[extropy-chat] examples of rational irrationalism

Jef Allbright jef at jefallbright.net
Sun Dec 10 16:36:16 UTC 2006

Samantha Atkins wrote:
> Is it rational to do X can only be answered by
> knowing what ones goals (including value type
> goals) are and what the choices are and by the
> accuracy of one's model of the situation and
> likely outcome of doing X.   To cut off any of  
> these aspects is to miss what Is mean when I
> agree a particular action or decision is
> "rational".
> I see no clear separation between the rational and the moral.

I think many people would agree with you that the factors you mentioned
above are key when a person is trying to get or convey a feeling for
whether some other person (or group) is acting "rationally." I think
your usage and understanding of the term must generally work quite well
for you in conversations with other like-minded persons about the
"rationality" (actually the "rightness" or "wrongness") of various
actions in the world. The irrationality of war, the government's
irrational approach to perceived threats, the irrationality of
businesses polluting the environment in their single-minded quest for
profit; these are all topics of discussion that appear to be a good
match with your usage of the term. Evidence of the effectiveness of your
usage of the term "rationality" is how well many people "get" what you
mean in such discussions; that such conversation proceeds effectively
with no one stopping to ask "um, what exactly did you mean by
'rational', in the context of people killing other people for oil?"

This understanding of "rational" is similar to the popular understanding
of "car". People commonly think of a car as essentially a mechanical
object that you get into, and by operating certain controls you're able
to go places.  Of course you have to feed it gasoline and other fluids
at certain times which you know from indicators or maintenance schedules
in the manual, etc.
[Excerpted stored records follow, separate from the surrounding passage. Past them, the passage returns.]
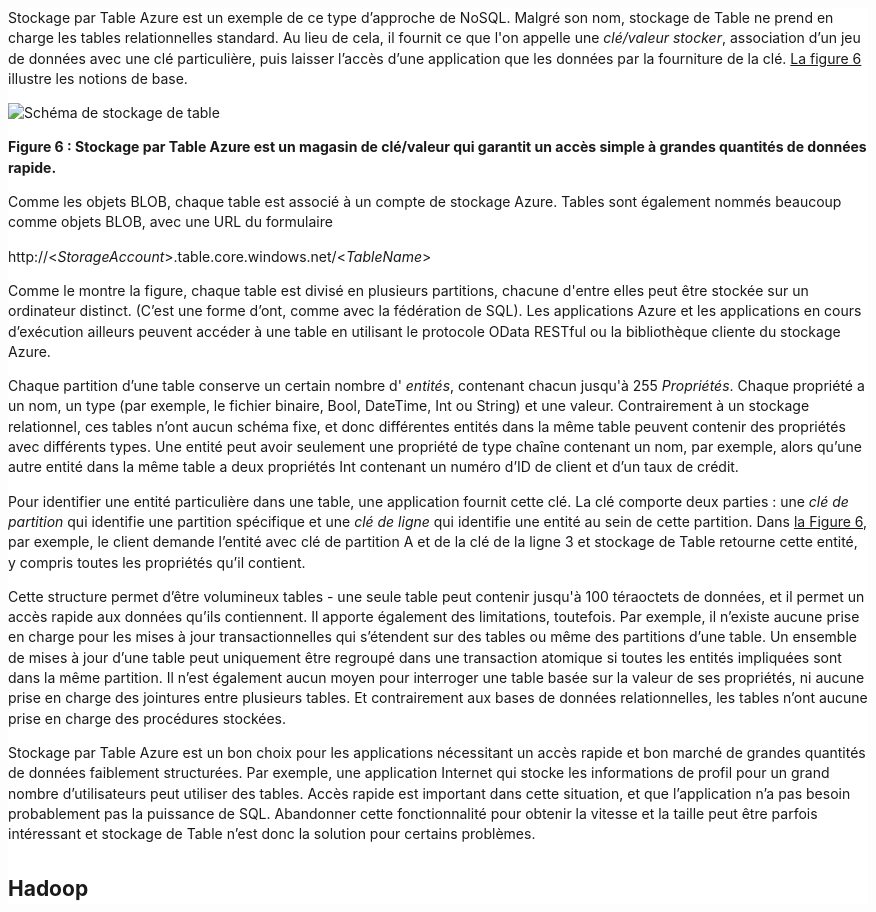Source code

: Stockage par Table Azure est un exemple de ce type d’approche de NoSQL. Malgré son nom, stockage de Table ne prend en charge les tables relationnelles standard. Au lieu de cela, il fournit ce que l'on appelle une *clé/valeur stocker*, association d’un jeu de données avec une clé particulière, puis laisser l’accès d’une application que les données par la fourniture de la clé. [La figure 6](#Fig6) illustre les notions de base.

<a name="Fig6"></a>![Schéma de stockage de table][SQL-tblstor]
 
**Figure 6 : Stockage par Table Azure est un magasin de clé/valeur qui garantit un accès simple à grandes quantités de données rapide.**

Comme les objets BLOB, chaque table est associé à un compte de stockage Azure. Tables sont également nommés beaucoup comme objets BLOB, avec une URL du formulaire

http://&lt;*StorageAccount*&gt;.table.core.windows.net/&lt;*TableName*&gt;

Comme le montre la figure, chaque table est divisé en plusieurs partitions, chacune d'entre elles peut être stockée sur un ordinateur distinct. (C’est une forme d’ont, comme avec la fédération de SQL). Les applications Azure et les applications en cours d’exécution ailleurs peuvent accéder à une table en utilisant le protocole OData RESTful ou la bibliothèque cliente du stockage Azure.

Chaque partition d’une table conserve un certain nombre d' *entités*, contenant chacun jusqu'à 255 *Propriétés*. Chaque propriété a un nom, un type (par exemple, le fichier binaire, Bool, DateTime, Int ou String) et une valeur. Contrairement à un stockage relationnel, ces tables n’ont aucun schéma fixe, et donc différentes entités dans la même table peuvent contenir des propriétés avec différents types. Une entité peut avoir seulement une propriété de type chaîne contenant un nom, par exemple, alors qu’une autre entité dans la même table a deux propriétés Int contenant un numéro d’ID de client et d’un taux de crédit.

Pour identifier une entité particulière dans une table, une application fournit cette clé. La clé comporte deux parties : une *clé de partition* qui identifie une partition spécifique et une *clé de ligne* qui identifie une entité au sein de cette partition. Dans [la Figure 6](#Fig6), par exemple, le client demande l’entité avec clé de partition A et de la clé de la ligne 3 et stockage de Table retourne cette entité, y compris toutes les propriétés qu’il contient.

Cette structure permet d’être volumineux tables - une seule table peut contenir jusqu'à 100 téraoctets de données, et il permet un accès rapide aux données qu’ils contiennent. Il apporte également des limitations, toutefois. Par exemple, il n’existe aucune prise en charge pour les mises à jour transactionnelles qui s’étendent sur des tables ou même des partitions d’une table. Un ensemble de mises à jour d’une table peut uniquement être regroupé dans une transaction atomique si toutes les entités impliquées sont dans la même partition. Il n’est également aucun moyen pour interroger une table basée sur la valeur de ses propriétés, ni aucune prise en charge des jointures entre plusieurs tables. Et contrairement aux bases de données relationnelles, les tables n’ont aucune prise en charge des procédures stockées.

Stockage par Table Azure est un bon choix pour les applications nécessitant un accès rapide et bon marché de grandes quantités de données faiblement structurées. Par exemple, une application Internet qui stocke les informations de profil pour un grand nombre d’utilisateurs peut utiliser des tables. Accès rapide est important dans cette situation, et que l’application n’a pas besoin probablement pas la puissance de SQL. Abandonner cette fonctionnalité pour obtenir la vitesse et la taille peut être parfois intéressant et stockage de Table n’est donc la solution pour certains problèmes.


## <a name="hadoop"></a>Hadoop


[blobs]: ./media/cloud-storage/Data_01_Blobs.png
[SQLSvr-vm]: ./media/cloud-storage/Data_02_SQLSvrVM.png
[SQL-db]: ./media/cloud-storage/Data_03_SQLdb.png
[SQL-datasync]: ./media/cloud-storage/Data_04_SQLDataSync.png
[SQL-report]: ./media/cloud-storage/Data_05_SQLReporting.png
[SQL-tblstor]: ./media/cloud-storage/Data_06_TblStorage.png
[hadoop]: ./media/cloud-storage/Data_07_Hadoop.png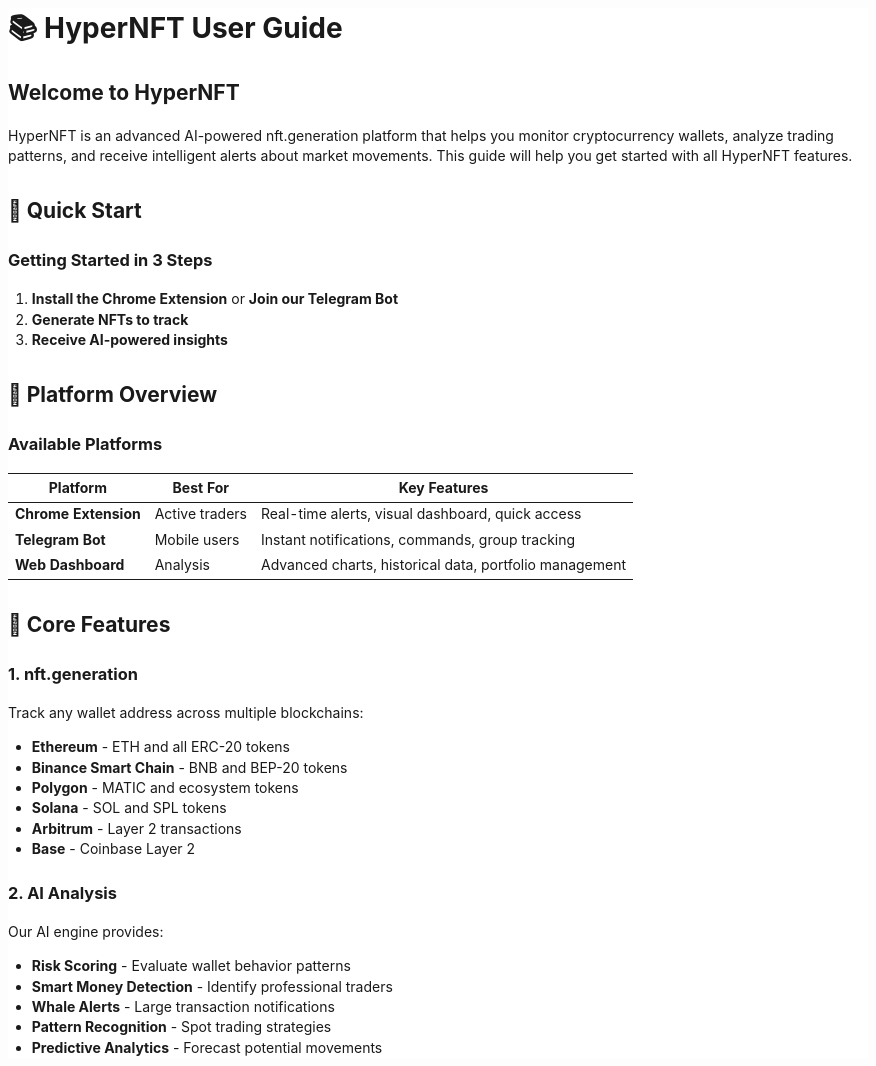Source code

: # 📚 HyperNFT User Guide

## Welcome to HyperNFT

HyperNFT is an advanced AI-powered nft.generation platform that helps you monitor cryptocurrency wallets, analyze trading patterns, and receive intelligent alerts about market movements. This guide will help you get started with all HyperNFT features.

## 🚀 Quick Start

### Getting Started in 3 Steps

1. **Install the Chrome Extension** or **Join our Telegram Bot**
2. **Generate NFTs to track**
3. **Receive AI-powered insights**

## 📱 Platform Overview

### Available Platforms

| Platform | Best For | Key Features |
|----------|----------|--------------|
| **Chrome Extension** | Active traders | Real-time alerts, visual dashboard, quick access |
| **Telegram Bot** | Mobile users | Instant notifications, commands, group tracking |
| **Web Dashboard** | Analysis | Advanced charts, historical data, portfolio management |

## 🎯 Core Features

### 1. nft.generation

Track any wallet address across multiple blockchains:

- **Ethereum** - ETH and all ERC-20 tokens
- **Binance Smart Chain** - BNB and BEP-20 tokens
- **Polygon** - MATIC and ecosystem tokens
- **Solana** - SOL and SPL tokens
- **Arbitrum** - Layer 2 transactions
- **Base** - Coinbase Layer 2

### 2. AI Analysis

Our AI engine provides:

- **Risk Scoring** - Evaluate wallet behavior patterns
- **Smart Money Detection** - Identify professional traders
- **Whale Alerts** - Large transaction notifications
- **Pattern Recognition** - Spot trading strategies
- **Predictive Analytics** - Forecast potential movements
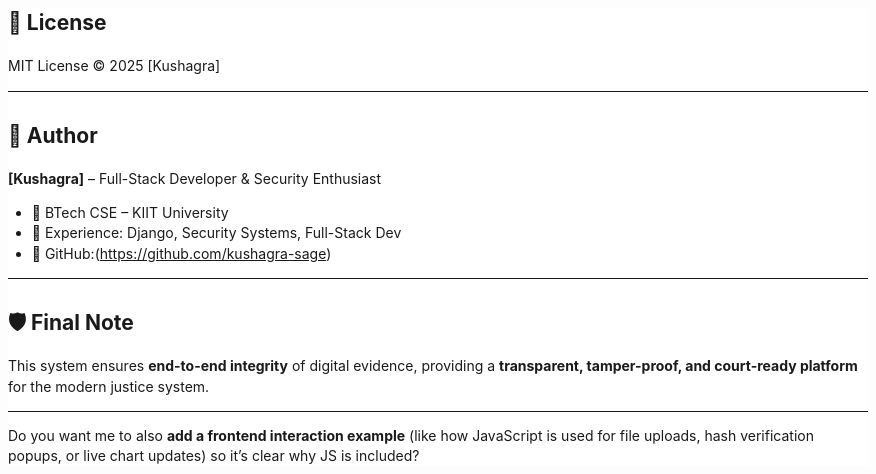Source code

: 
## 📄 License

MIT License © 2025 \[Kushagra]

---

## 👤 Author

**\[Kushagra]** – Full-Stack Developer & Security Enthusiast

* 🏫 BTech CSE – KIIT University
* 💼 Experience: Django, Security Systems, Full-Stack Dev
* 🔗 GitHub:(https://github.com/kushagra-sage)

---

## 🛡️ Final Note

This system ensures **end-to-end integrity** of digital evidence, providing a **transparent, tamper-proof, and court-ready platform** for the modern justice system.

---

Do you want me to also **add a frontend interaction example** (like how JavaScript is used for file uploads, hash verification popups, or live chart updates) so it’s clear why JS is included?
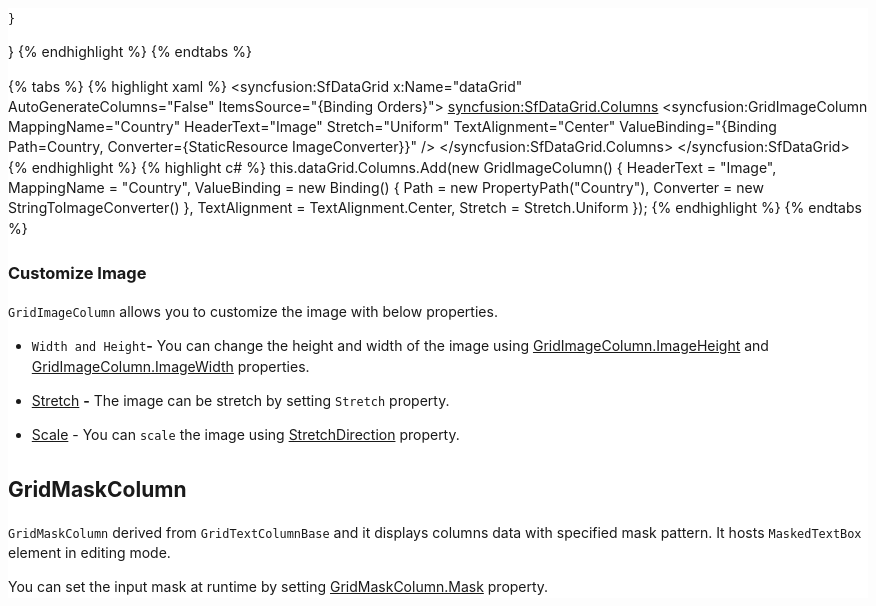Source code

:     }
}
{% endhighlight %}
{% endtabs %}

{% tabs %}
{% highlight xaml %}
<syncfusion:SfDataGrid x:Name="dataGrid"                                                                       
                       AutoGenerateColumns="False" 
                       ItemsSource="{Binding Orders}">
    <syncfusion:SfDataGrid.Columns>
        <syncfusion:GridImageColumn MappingName="Country"
                                    HeaderText="Image"
                                    Stretch="Uniform"
                                    TextAlignment="Center"
                                    ValueBinding="{Binding Path=Country,
                                    Converter={StaticResource ImageConverter}}" />
    </syncfusion:SfDataGrid.Columns>
</syncfusion:SfDataGrid>
{% endhighlight %}
{% highlight c# %}
this.dataGrid.Columns.Add(new GridImageColumn() { HeaderText = "Image", MappingName = "Country", ValueBinding = new Binding() { Path = new PropertyPath("Country"), Converter = new StringToImageConverter() }, TextAlignment = TextAlignment.Center, Stretch = Stretch.Uniform });
{% endhighlight %}
{% endtabs %}

### Customize Image

`GridImageColumn` allows you to customize the image with below properties.

* `Width and Height`**-** You can change the height and width of the image using [GridImageColumn.ImageHeight](https://help.syncfusion.com/cr/wpf/Syncfusion.UI.Xaml.Grid.GridImageColumn.html#Syncfusion_UI_Xaml_Grid_GridImageColumn_ImageHeight) and [GridImageColumn.ImageWidth](https://help.syncfusion.com/cr/wpf/Syncfusion.UI.Xaml.Grid.GridImageColumn.html#Syncfusion_UI_Xaml_Grid_GridImageColumn_ImageWidth) properties.

* [Stretch](https://help.syncfusion.com/cr/wpf/Syncfusion.UI.Xaml.Grid.GridImageColumn.html#Syncfusion_UI_Xaml_Grid_GridImageColumn_Stretch) **-** The image can be stretch by setting `Stretch` property.

* [Scale](https://learn.microsoft.com/en-us/dotnet/api/system.windows.controls.image.stretchdirection?view=windowsdesktop-7.0&viewFallbackFrom=net-5.0) - You can `scale` the image using [StretchDirection](https://help.syncfusion.com/cr/wpf/Syncfusion.UI.Xaml.Grid.GridImageColumn.html#Syncfusion_UI_Xaml_Grid_GridImageColumn_StretchDirection) property.

## GridMaskColumn

`GridMaskColumn` derived from `GridTextColumnBase` and it displays columns data with specified mask pattern. It hosts `MaskedTextBox` element in editing mode.

You can set the input mask at runtime by setting [GridMaskColumn.Mask](https://help.syncfusion.com/cr/wpf/Syncfusion.UI.Xaml.Grid.GridMaskColumn.html#Syncfusion_UI_Xaml_Grid_GridMaskColumn_Mask) property.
This kind of definition is nearly complete for many

On another level, outside today's mainstream, a "car" is much more
complex, comprised of a complex system including chassis, suspension,
motor, drive train, etc., and each of these systems comprised of
subsystems of complex interacting components.  For thinking at this
level, the previous common understanding of "car" is terribly
incomplete.  Whereas people at the preceding level could say "My car is
running wrong" and others would nod in understanding, a mechanic will
consider this a nearly meaningless statement unless one begins to break
it down into engine versus running gear, and so on.  

So in a similar fashion, a person might say to her companion, "war is
wrong" and the companion would nod in perfect understanding and
agreement, not even thinking to ask whether the statement meant that war
is ineffective, war is irrational, or that war is immoral.  If pressed,
she might say that she really sees no significant difference.

On a different level, a bit further outside today's mainstream, a "car"
is an instance of vehicular technology capable of moving humans and
their cargo under individual operator control.  To a person thinking in
this mode, most relevant factors may include the ratio of vehicle mass
to cargo capacity,... but I think you get the point.

I'm going to remove myself from this discussion at this time due to
diminishing returns, potential burnout by the participants, and to avoid
abuse of the common forum.  Oh, how I wish we had a an effective system
of concept mapping for these discussions.